▶ [What is asked]: Rename "pose" to "camera" wherever it appears in the data entries below, and change nothing else. Leave the pictures out of your answer.

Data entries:

- - - - -

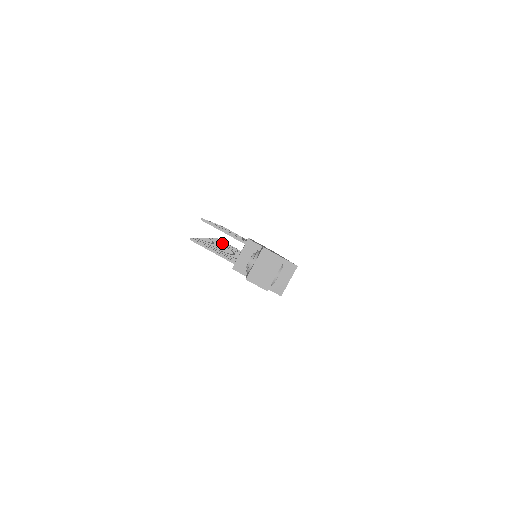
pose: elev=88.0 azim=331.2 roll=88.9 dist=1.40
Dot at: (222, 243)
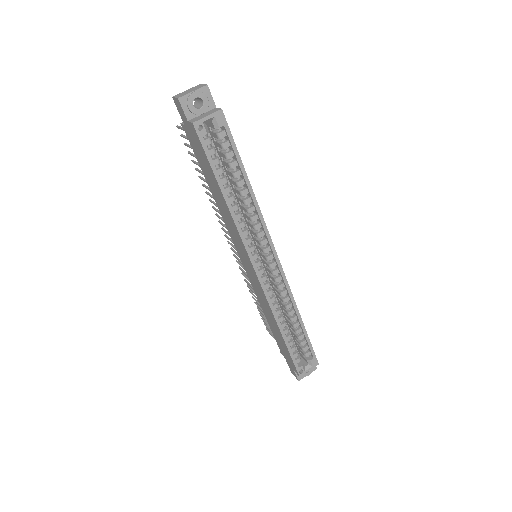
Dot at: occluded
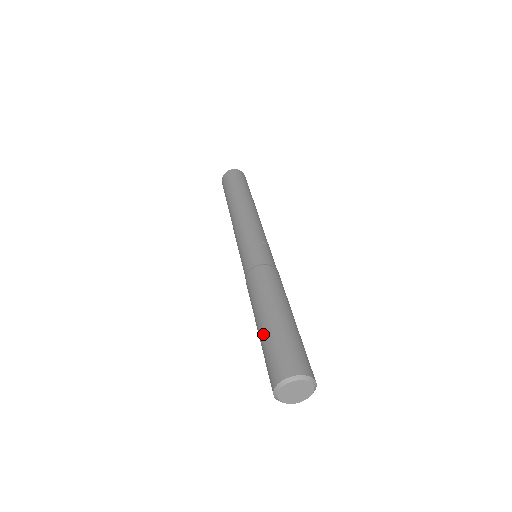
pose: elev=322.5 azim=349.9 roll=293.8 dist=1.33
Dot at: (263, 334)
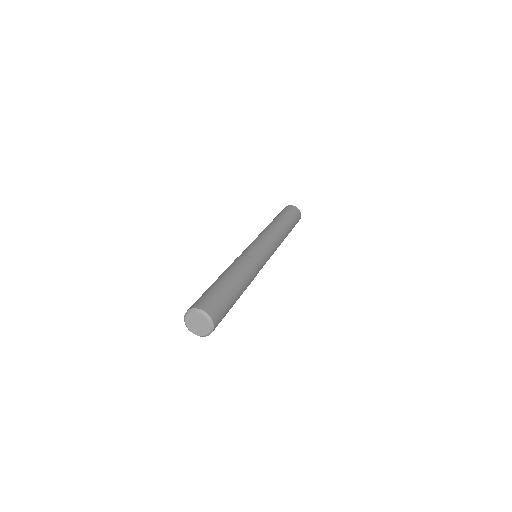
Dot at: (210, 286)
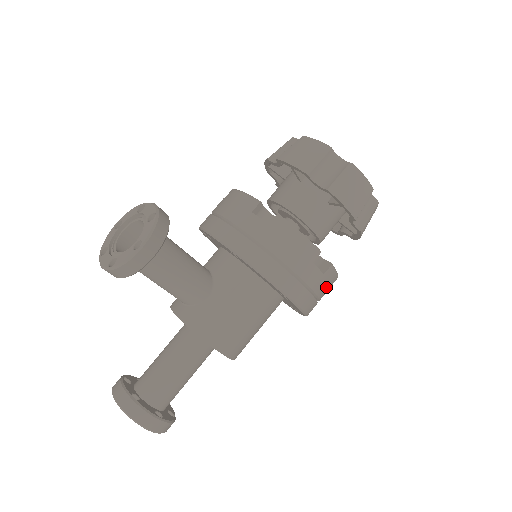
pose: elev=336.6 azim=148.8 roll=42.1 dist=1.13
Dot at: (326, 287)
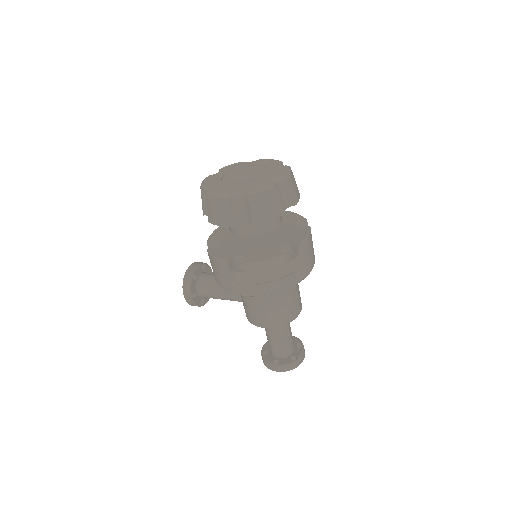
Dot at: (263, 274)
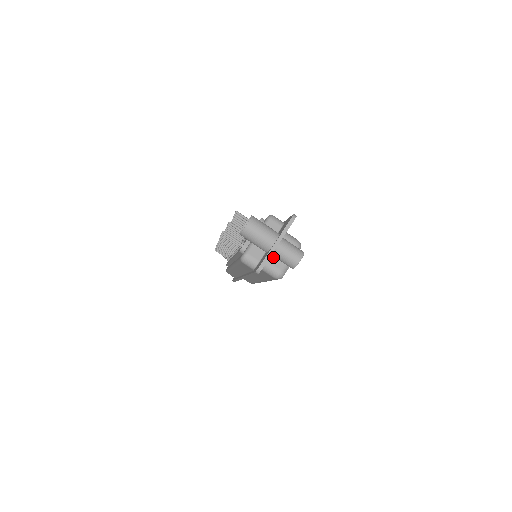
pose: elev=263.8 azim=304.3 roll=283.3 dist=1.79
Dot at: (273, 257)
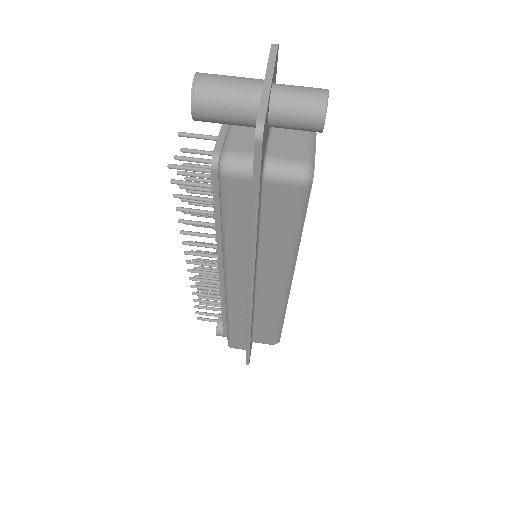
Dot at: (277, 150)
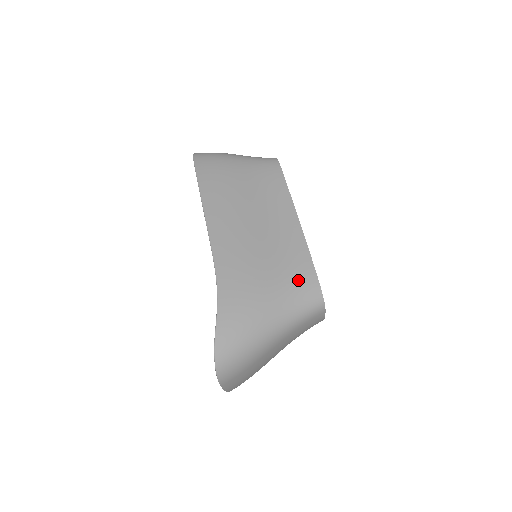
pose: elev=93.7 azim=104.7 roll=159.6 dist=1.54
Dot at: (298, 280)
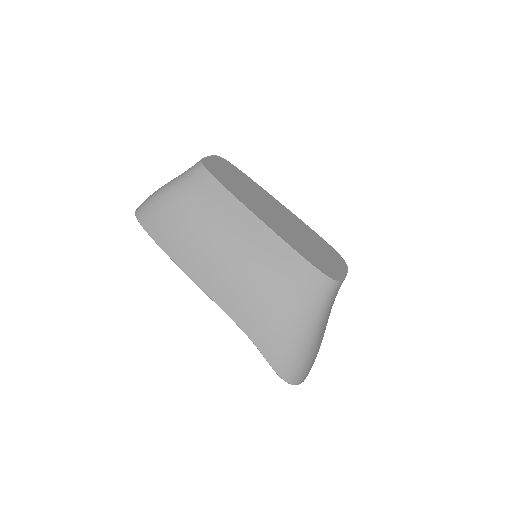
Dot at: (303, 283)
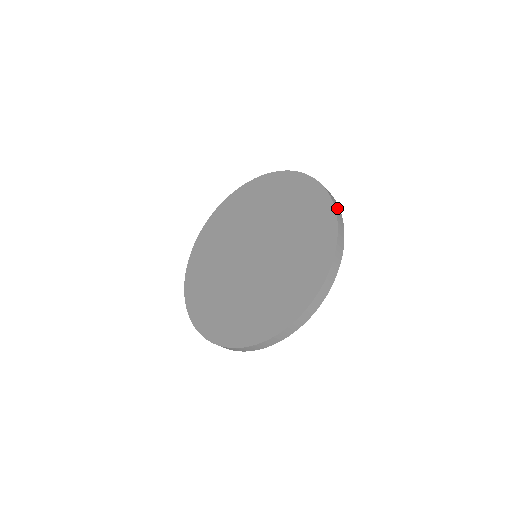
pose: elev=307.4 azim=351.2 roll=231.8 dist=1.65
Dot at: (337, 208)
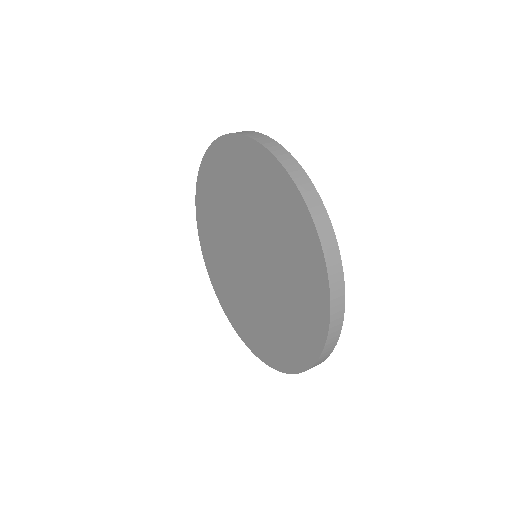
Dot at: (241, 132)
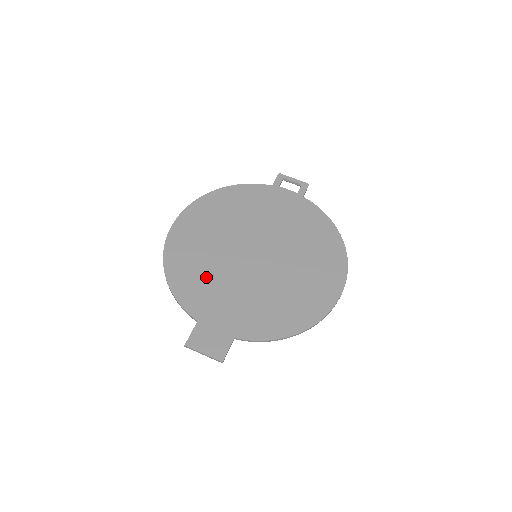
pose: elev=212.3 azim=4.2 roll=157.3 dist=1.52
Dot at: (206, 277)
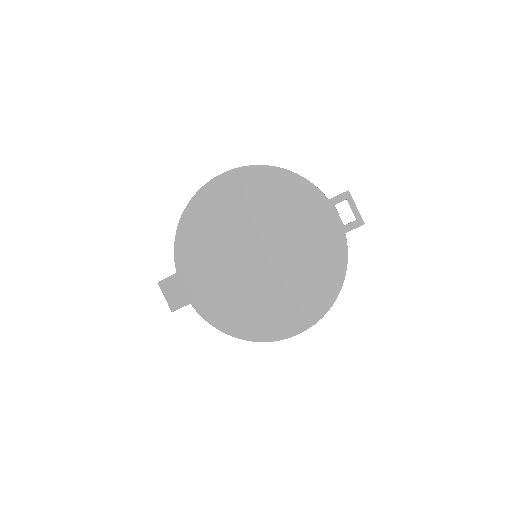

- - - - -

▶ [Completed exercise]:
camera: elev=88.0 azim=331.2 roll=88.9 dist=1.40
Dot at: (222, 243)
Dot at: occluded
camera: elev=322.5 azim=349.9 roll=293.8 dist=1.33
Dot at: (263, 334)
Dot at: (210, 286)
camera: elev=336.6 azim=148.8 roll=42.1 dist=1.13
Dot at: (326, 287)
Dot at: (263, 274)
camera: elev=263.8 azim=304.3 roll=283.3 dist=1.79
Dot at: (273, 257)
Dot at: (277, 150)
camera: elev=93.7 azim=104.7 roll=159.6 dist=1.54
Dot at: (298, 280)
Dot at: (303, 283)
camera: elev=307.4 azim=351.2 roll=231.8 dist=1.65
Dot at: (337, 208)
Dot at: (241, 132)
camera: elev=212.3 azim=4.2 roll=157.3 dist=1.52
Dot at: (206, 277)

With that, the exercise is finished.